Comme vous le savez, le tueur du collège Dawson a utilisé une Beretta CX4 semi-automatique pour faire ses basses oeuvres – une arme hyper-dangereuse qu’il possédait en toute légalité.
J’ai réussi à mettre la main sur le manuel d’instructions de cette arme.
Voici ce qu’on peut y lire.
"La carabine semi-automatique Beretta CX4 est une arme de tir à l’aspect particulièrement captivant et extrêmement simple à utiliser.
La fermeture "blowback" garantit une fiabilité à toute épreuve et une grande précision lors du tir à cadence rapide.
Le canon en acier à haute résistance assure une précision élevée.
Sa ligne ultramoderne, extrêmement séduisante et ergonomique, assure une mise en joue rapide.
Les balles tirées par cette arme peuvent parcourir plus d’un kilomètre de distance.
La Beretta CX4 est dotée d’un chargeur de grande capacité, que l’on remplace rapidement, ce qui permet un usage intensif de l’arme dans les situations d’urgence.
De nombreux accessoires originaux permettent de personnaliser votre arme. Pour découvrir la riche gamme d’accessoires Beretta, contactez votre armurier.
Note: le fabricant décline toute responsabilité pour lésions physiques ou dommages causés par une manipulation impropre."
Pouvez-vous me dire pourquoi cette arme est légale au Canada?
Ah oui, c’est vrai, j’avais oublié: pour le sport.
Rien de mieux pour passer le temps que de tirer sur une cible avec une grosse carabine semi-automatique à cadence rapide.
Bon, c’est sûr, on pourrait faire la même chose avec un fusil à plombs, mais entre vous et moi, ce n’est pas la même chose.
Ce n’est pas aussi "thrillant".
"Ce n’est pas l’arme qui tue, ce sont les gens", disent les amateurs d’armes à feu.
Si c’est vrai, pourquoi ne pas ouvrir des clubs de tir où l’on pourrait faire sauter des cibles avec de la dynamite, des bazookas ou des grenades? Ça, ce serait tripant!
Après tout, les gens sont responsables, non? Il suffit de leur donner un cours de maniement de bazooka, et l’affaire est ketchup.
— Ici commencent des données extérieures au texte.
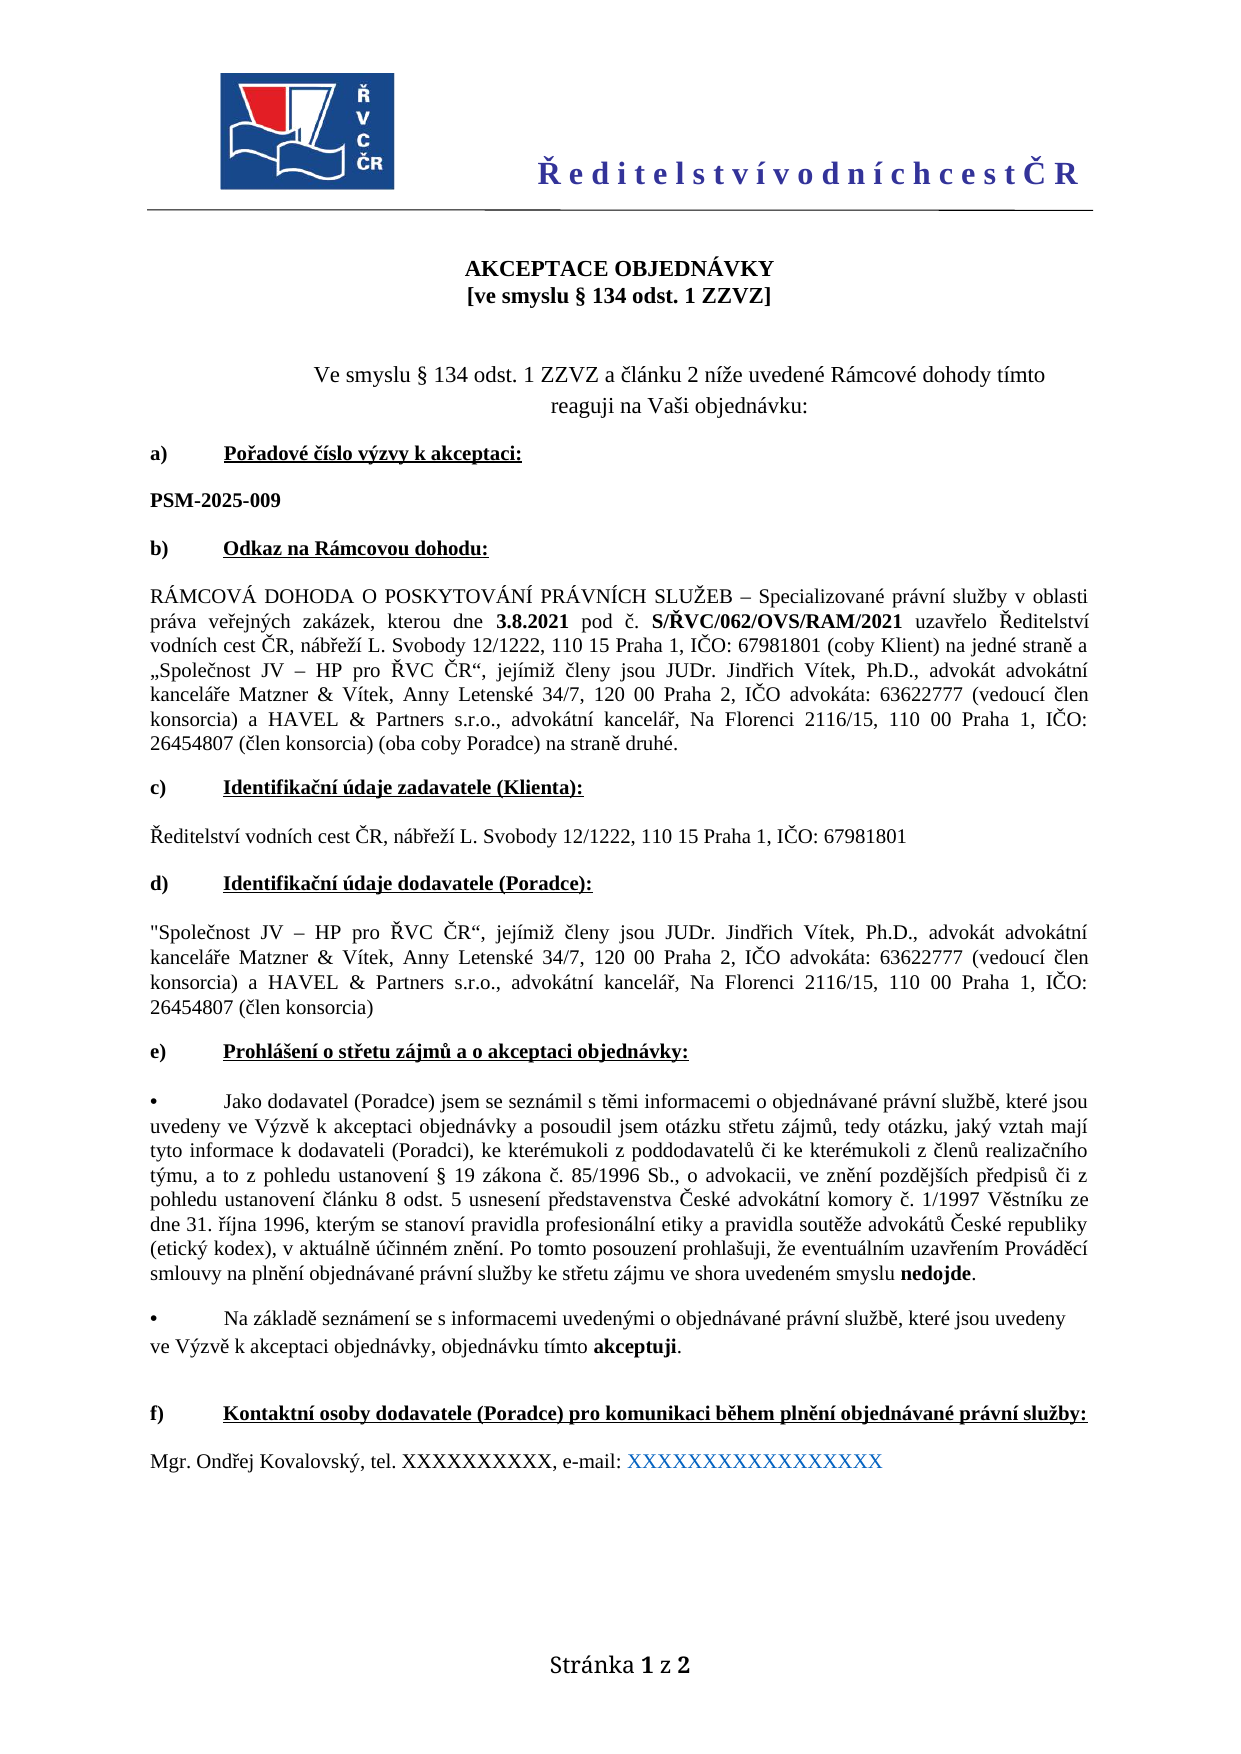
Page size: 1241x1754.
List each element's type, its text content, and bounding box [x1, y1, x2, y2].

On peut dormir tranquilles sur nos deux oreilles…
"Notre fils était une personne douce, ont dit les parents de Kimveer Gill. On n’aurait jamais imaginé qu’il fasse un truc pareil…"
Je les comprends.
Quoi de plus normal qu’un ado attardé de 25 ans qui ne fout rien de ses journées, qui passe ses nuits devant son ordi et qui collectionne les armes à feu, hein?
Voyons, tous les jeunes font ça, aujourd’hui! En fait, c’est le contraire qui est inquiétant.
Imaginez: un jeune qui étudie, qui a des amis et qui ne tripe pas sur les armes semi-automatiques…
Brrr, juste à y penser, j’en ai des frissons.
Ce week-end, j’ai discuté avec Yvon Dionne, économiste à la retraite et membre de l’Association canadienne des propriétaires d’armes à feu non enregistrées.
(Oui, oui, vous avez bien lu, ils ont même leur site Internet, www.cufoa.ca. Vous imaginez, vous, l’Association des automobilistes qui n’arrêtent pas au feu rouge?)
"La première chose que font les dictatures est d’empêcher les citoyens de posséder une arme", m’a-t-il dit.
Tiens, c’est drôle, moi, je pensais que la première chose que les dictatures faisaient était d’empêcher les gens qui narguent publiquement les lois d’avoir leur propre site Internet. Enfin…
"Regardez ce qui s’est passé pendant la révolution américaine, a continué Yvon Dionne. Les citoyens ont eu besoin d’armes à feu pour se rebeller contre les tyrans britanniques…"
Ah, là, je l’avoue, le monsieur a un point. Si Québec Solidaire gagnait les prochaines élections provinciales, par exemple, et que le nouveau gouvernement nommait Julien Poulin ministre des Relations internationales, que ferait-on?
Non, à bien y penser, on fait bien de se protéger. Après tout, une dictature est si vite arrivée. Tenez, quand on était jeunes, nos oncles conduisaient leur Oldsmobile avec un 40 onces de gin entre les jambes et pelotaient leurs petites nièces quand ils le voulaient. Or, aujourd’hui, plus moyen de laisser libre cours à nos vices en paix.
Moi, demain, c’est décidé, j’achète une Beretta CX4 à ma fille de dix ans. Je commence à en avoir ras le cul de la voir jouer avec ses poupées.
Et ne vous inquiétez pas. C’est écrit en toutes lettres dans le manuel d’instructions: "Ne pointez jamais votre arme vers le corps d’une personne."